### Что сделать
Воспроизведите без изменений фрагмент рассказа о пути к христианству: он начинается со слов «Вскоре я познакомился» и заканчивается словами «и кушали прасад.».

### Исходный документ
МОЕ ОТКРЫТИЕ ХРИСТИАНСТВА
С тех пор, как я уверовал в Бога и до сего дня, я ни разу не терял веру в Его существование. Т. е. атеистом я никогда не становился. Почему же, после двадцати лет пребывания, я в конце концов, покинул христианство? Чтобы понять это, следует сначала понять, почему я пришел…Мое обращение к духовным поискам началось в 1980 г., когда я, фарсовщик, проводивший «земное странствие» между барахолкой, рестораном да наездами в далекий Мурманск за очередной партией Wranglers, вдруг ощутил дыхание чего-то, что было неизмеримо больше и важнее всего, что входило в круг моего понимания до того времени. Это пришло с книгой, отпечатанной, как и все интересные и наиболее важные книги того времени, подпольно и самопально, на пишущей машинке: Сёнро Суцзуки – «Ум Дзен – ум начинающего». Ни одна книга ни до ни после ни разу не произвела на меня такого сильного впечатления. Тогда же я удостоился прочесть Дхаммападу и «Жизнь Будды» Ашвагоши, дореволюционного издания, в переводе Бальмонта. Эти книги произвели революцию в моей душе, подтвердив то, что уже давно вызревало в ней: жизнь – это дурацкий кукольный театр из которого хочется убежать, поскольку смотреть на это кривляние («Следующее поколение советских людей будет жить при коммунизме!» – …вашу мать) было просто невыносимо. Единственный выход – сделать все, чтобы выйти из колеса рождений и смертей.
Вскоре я познакомился с людьми «Общества Сознания Кришны», которые наделили меня подпольным экземпляром своего журнала «Назад – к божественному», книгами Свами Прабхупады и карманным экземпляром Бхагавад-гиты и пригласили на «киртан». Мы дружно пели Маха-мантру, тарабаня за неимением мариданги по пустой канистре из-под хлопкового масла и кушали прасад.

[Фрагменты данных]
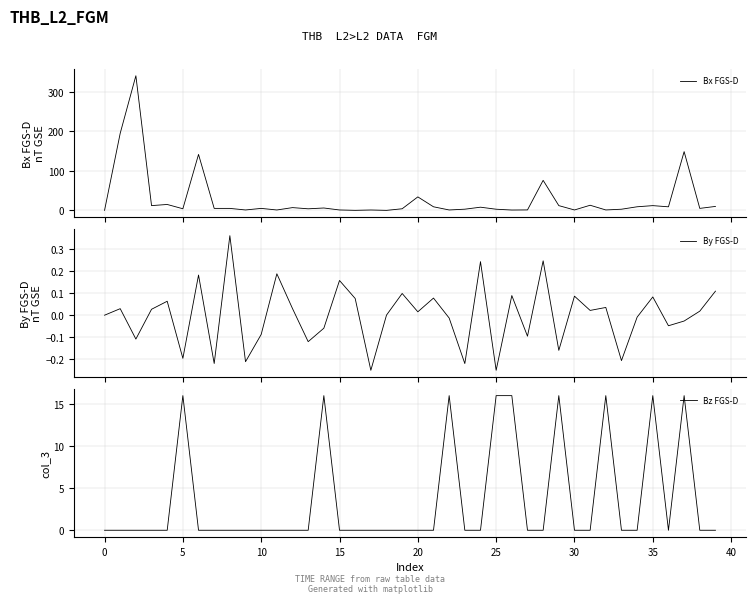

In By FGS-D, how many points are higher than both neighbors (excluding endpoints)?

14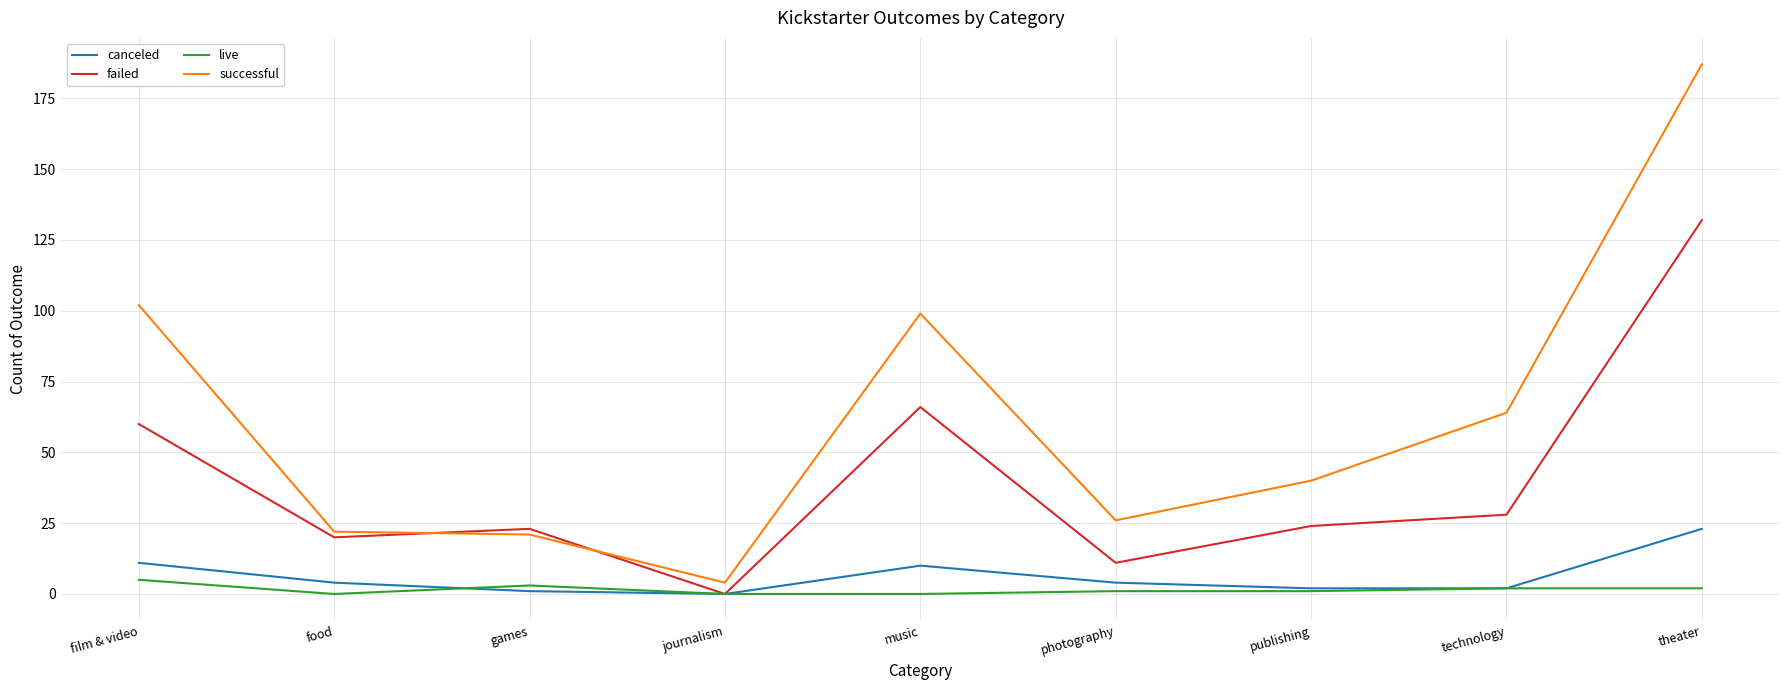

What is the highest value of the canceled series?

23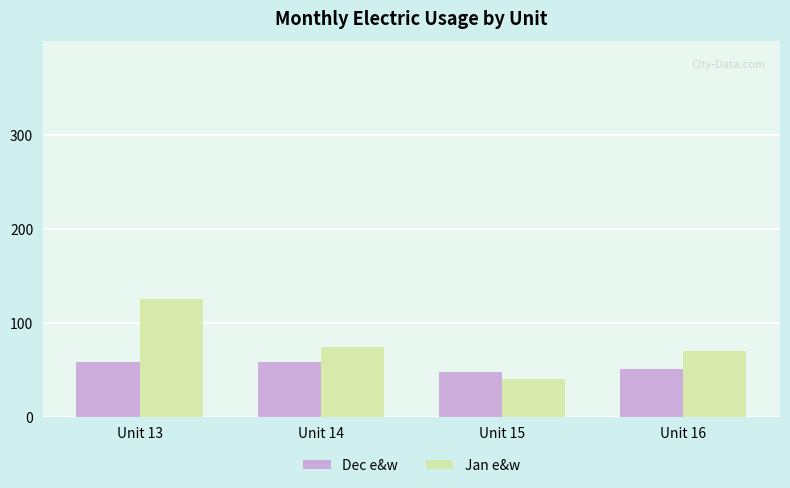

What is the average value of the Dec e&w series?

54.2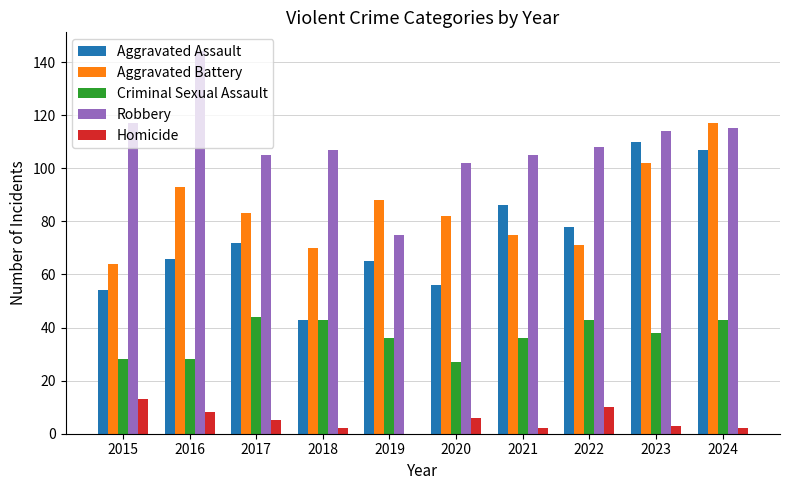

What is the sum of all Aggravated Assault values?

737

### Решение задания
Вскоре я познакомился с людьми «Общества Сознания Кришны», которые наделили меня подпольным экземпляром своего журнала «Назад – к божественному», книгами Свами Прабхупады и карманным экземпляром Бхагавад-гиты и пригласили на «киртан». Мы дружно пели Маха-мантру, тарабаня за неимением мариданги по пустой канистре из-под хлопкового масла и кушали прасад.